Nils Lutterbach

»Lieblingsbar«, Hannover.

Als ersten Ausbildungsberuf beendete Nils Lutterbach 2012 parallel zum Fachabitur eine Tischlerlehre. Danach begann er in Frankfurt am Main als Messebauer zu arbeiten, um Geld für eine Weltreise zu sparen. 2014 begab er sich auf diese Reise, und zwar auf einem 50ccm Moped, mit dem er – mit 30 km/h Durchschnittsgeschwindigkeit – 6.000 km bis nach Athen fuhr.

Danach trampte er durch die Türkei, den Iran und die Arabischen Emirate. Nach einem Unfall in Indien kehrte Lutterbach nach Deutschland zurück, wo und begann in Hildesheim ein Architekturstudium. Als er schließlich entschied, andere Wege zu gehen, war der Schritt an die Bar nach einigen Studentenjobs in der Gastronomie sehr naheliegend. »Ich bereue ihn keine Sekunde«, sagt Nils Lutterbach heute.

Nils Lutterbach, lieblingsbar.de

 

www.lieblingsbar.de

 

10 FRAGEN AN DOMINIK M.J. SCHACHTSIEK

 

Wie spät ist es und was machen Sie gerade?

Es ist 11.24 und ich habe gerade gefrühstückt.

Wann wussten Sie, dass Sie Barkeeper werden wollen und warum?

Ich habe schon einiges ausprobiert, bevor ich mich letztlich entschied, an die Bar zu gehen. Genau genommen, bin ich noch kein ganzes Jahr als professioneller Barkeeper tätig. Ich liebe die Vielschichtigkeit dieses Berufes – es ist unmöglich, auszulernen und es ist eine wunderbare Symbiose aus Denk- und körperlicher Arbeit.

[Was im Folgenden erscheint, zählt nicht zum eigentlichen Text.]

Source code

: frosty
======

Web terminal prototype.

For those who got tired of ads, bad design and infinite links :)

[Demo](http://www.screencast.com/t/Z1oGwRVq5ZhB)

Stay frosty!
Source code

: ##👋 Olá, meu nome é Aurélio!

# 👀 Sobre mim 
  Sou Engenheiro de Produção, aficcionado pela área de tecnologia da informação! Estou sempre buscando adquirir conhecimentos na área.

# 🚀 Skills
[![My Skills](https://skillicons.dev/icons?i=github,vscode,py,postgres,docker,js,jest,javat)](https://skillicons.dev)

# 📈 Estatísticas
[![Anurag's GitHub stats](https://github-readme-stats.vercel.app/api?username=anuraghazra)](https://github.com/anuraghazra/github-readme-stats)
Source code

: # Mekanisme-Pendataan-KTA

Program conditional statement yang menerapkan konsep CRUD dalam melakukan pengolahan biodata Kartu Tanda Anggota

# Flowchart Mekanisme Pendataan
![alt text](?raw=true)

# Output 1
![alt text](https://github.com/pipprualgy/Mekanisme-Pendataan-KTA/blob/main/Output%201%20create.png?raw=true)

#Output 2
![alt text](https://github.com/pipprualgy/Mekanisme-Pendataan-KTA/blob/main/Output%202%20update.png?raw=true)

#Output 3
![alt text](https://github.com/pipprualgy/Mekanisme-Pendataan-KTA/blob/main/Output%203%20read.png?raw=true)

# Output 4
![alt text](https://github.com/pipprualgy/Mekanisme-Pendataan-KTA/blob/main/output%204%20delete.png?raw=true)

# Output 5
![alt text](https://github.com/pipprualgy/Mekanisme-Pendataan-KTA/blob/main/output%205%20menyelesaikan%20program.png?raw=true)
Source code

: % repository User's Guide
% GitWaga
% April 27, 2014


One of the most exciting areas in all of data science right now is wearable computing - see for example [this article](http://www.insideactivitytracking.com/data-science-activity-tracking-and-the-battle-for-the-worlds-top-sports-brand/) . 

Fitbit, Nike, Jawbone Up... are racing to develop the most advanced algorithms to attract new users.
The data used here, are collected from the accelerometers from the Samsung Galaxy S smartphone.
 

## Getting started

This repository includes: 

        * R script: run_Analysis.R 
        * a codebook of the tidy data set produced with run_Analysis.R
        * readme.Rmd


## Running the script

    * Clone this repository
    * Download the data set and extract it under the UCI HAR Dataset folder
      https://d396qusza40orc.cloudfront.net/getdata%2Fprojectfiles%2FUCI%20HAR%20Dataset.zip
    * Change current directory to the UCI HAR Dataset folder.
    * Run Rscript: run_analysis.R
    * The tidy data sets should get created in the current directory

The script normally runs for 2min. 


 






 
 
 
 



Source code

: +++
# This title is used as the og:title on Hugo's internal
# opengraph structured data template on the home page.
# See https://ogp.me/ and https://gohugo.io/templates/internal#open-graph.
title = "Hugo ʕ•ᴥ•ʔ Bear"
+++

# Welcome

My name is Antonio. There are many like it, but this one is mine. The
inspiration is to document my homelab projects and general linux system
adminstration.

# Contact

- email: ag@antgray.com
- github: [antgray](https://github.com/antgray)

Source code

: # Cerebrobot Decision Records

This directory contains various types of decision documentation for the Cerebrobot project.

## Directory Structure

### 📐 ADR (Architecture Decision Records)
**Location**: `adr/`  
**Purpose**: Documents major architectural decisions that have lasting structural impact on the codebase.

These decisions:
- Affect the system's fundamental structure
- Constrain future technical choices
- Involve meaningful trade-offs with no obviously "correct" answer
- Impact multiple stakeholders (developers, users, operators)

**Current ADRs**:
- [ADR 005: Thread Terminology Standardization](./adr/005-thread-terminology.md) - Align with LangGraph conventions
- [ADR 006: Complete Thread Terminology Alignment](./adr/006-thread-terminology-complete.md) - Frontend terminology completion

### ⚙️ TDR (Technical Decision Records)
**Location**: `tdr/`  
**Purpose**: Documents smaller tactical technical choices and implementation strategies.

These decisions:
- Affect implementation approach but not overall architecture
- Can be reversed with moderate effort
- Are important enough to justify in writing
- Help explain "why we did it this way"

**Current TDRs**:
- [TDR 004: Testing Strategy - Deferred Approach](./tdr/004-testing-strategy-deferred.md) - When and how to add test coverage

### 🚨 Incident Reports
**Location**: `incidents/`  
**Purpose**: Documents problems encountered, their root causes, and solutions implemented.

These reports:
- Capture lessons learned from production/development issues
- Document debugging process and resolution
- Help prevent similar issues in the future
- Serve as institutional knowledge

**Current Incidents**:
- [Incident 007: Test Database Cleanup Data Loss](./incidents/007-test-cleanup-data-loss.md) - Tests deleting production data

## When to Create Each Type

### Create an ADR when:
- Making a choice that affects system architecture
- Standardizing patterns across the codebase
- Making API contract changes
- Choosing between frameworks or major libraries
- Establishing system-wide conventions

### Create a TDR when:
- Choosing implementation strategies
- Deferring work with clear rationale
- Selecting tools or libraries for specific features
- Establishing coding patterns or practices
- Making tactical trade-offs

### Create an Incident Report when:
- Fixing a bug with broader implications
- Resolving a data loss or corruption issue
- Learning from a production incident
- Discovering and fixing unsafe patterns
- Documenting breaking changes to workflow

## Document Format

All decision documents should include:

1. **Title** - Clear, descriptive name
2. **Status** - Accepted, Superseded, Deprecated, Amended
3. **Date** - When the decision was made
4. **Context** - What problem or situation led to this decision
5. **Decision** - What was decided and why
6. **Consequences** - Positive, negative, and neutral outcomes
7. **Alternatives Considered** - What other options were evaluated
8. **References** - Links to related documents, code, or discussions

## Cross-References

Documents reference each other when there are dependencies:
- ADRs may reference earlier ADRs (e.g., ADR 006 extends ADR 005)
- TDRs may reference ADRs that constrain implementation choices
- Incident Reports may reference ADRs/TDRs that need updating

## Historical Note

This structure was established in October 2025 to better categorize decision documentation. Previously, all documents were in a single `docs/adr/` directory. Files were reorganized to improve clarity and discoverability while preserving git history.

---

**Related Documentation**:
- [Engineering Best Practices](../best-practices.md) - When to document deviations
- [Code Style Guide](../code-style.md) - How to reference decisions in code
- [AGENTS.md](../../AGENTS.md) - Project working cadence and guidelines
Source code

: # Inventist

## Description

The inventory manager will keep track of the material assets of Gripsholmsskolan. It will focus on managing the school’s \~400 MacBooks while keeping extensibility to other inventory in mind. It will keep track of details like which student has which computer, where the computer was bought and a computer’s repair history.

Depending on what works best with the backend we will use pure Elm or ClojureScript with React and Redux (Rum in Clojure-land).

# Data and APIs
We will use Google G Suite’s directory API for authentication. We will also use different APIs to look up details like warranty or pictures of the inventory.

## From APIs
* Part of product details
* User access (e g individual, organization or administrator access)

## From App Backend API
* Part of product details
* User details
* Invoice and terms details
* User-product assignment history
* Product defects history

Welchen Beruf würden Sie ausüben, wenn es Ihren nicht gäbe?

Es gibt vieles, in dem ich mich auch gerne ausprobiert hätte. Journalismus fand ich schon immer sehr spannend.

Worauf könnten Sie keinen ganzen Tag verzichten?

Musik.

Wo und in welchem Jahr wären Sie jetzt gerne für 1 Stunde?

2030 in meiner eigenen kleinen Jazzbar in Hannover.

Was ist das Verrückteste, was Sie je unter Alkoholeinfluss gemacht haben?

Vor einigen Jahren bin ich betrunken auf die Oper in Hannover geklettert. Ein Wunder, dass ich nicht runter gefallen bin oder erwischt wurde.

Was trinken Sie, wenn Sie nicht wissen, was Sie trinken sollen?

Negroni geht immer!

Die absurdeste Drink-Bestellung Ihrer Karriere?

»Blue Lable« mit Orangensaft.

Der absurdeste Bar-Talk mit einem Gast?

Ein Klassiker sind Gäste, die Fragen stellen, um anschießend zu beweisen, dass sie es besser wissen. Spontan fällt mir ein Herr ein, der meinem Kollegen und mir erklärte, Campari wird aus Läuseblut gemacht. Aber was soll man machen – im Zweifel hat der Gast immer recht.

Ihre teuerste Anschaffung in den letzten 10 Jahren?

Ein 1967er Hercules Moped, das immer wieder kaputt geht.

COCKTAILREZEPT

Louis Song

Nils Lutterbach, Louis Song Cocktail

4cl Southern Comfort

2cl Eagle Rare Bourbon

1,5cl Rotweinreduktion (1/3)

2ds Tabak Bitters (The Bitter Truth)

Rotweinespuma auf ca. 30 bis 40 ℃

  • 100 ml Rotweinreduktion
  • 100 ml Salzkaramellsirup
  • 200ml Eiweiß 

Louis Song ist inspiriert vom Jazz. Ein guter Song nimmt den Hörer mit auf eine Reise, kann seine Stimmung verändern und hat eine gewisse Variabilität. Dieser Drink soll genau dies tun.

Louis Song ist erlebbar: Zum Einen ist das Trinken von dem kühlen Drink durch den warmen Espuma schon sehr spannend, zum Anderen nehmen wir Geschmäcker bei verschiedenen Temperaturen unterschiedlich wahr. Bei 30 Grad ist Salz am intensivsten und bei unter 10 Grad sind Bitterstoffe am deutlichsten zu schmecken. 

Wie im Jazz kommen verschiedene Elemente der Erlebbarkeit zusammen und schaffen ein großes Ganzes.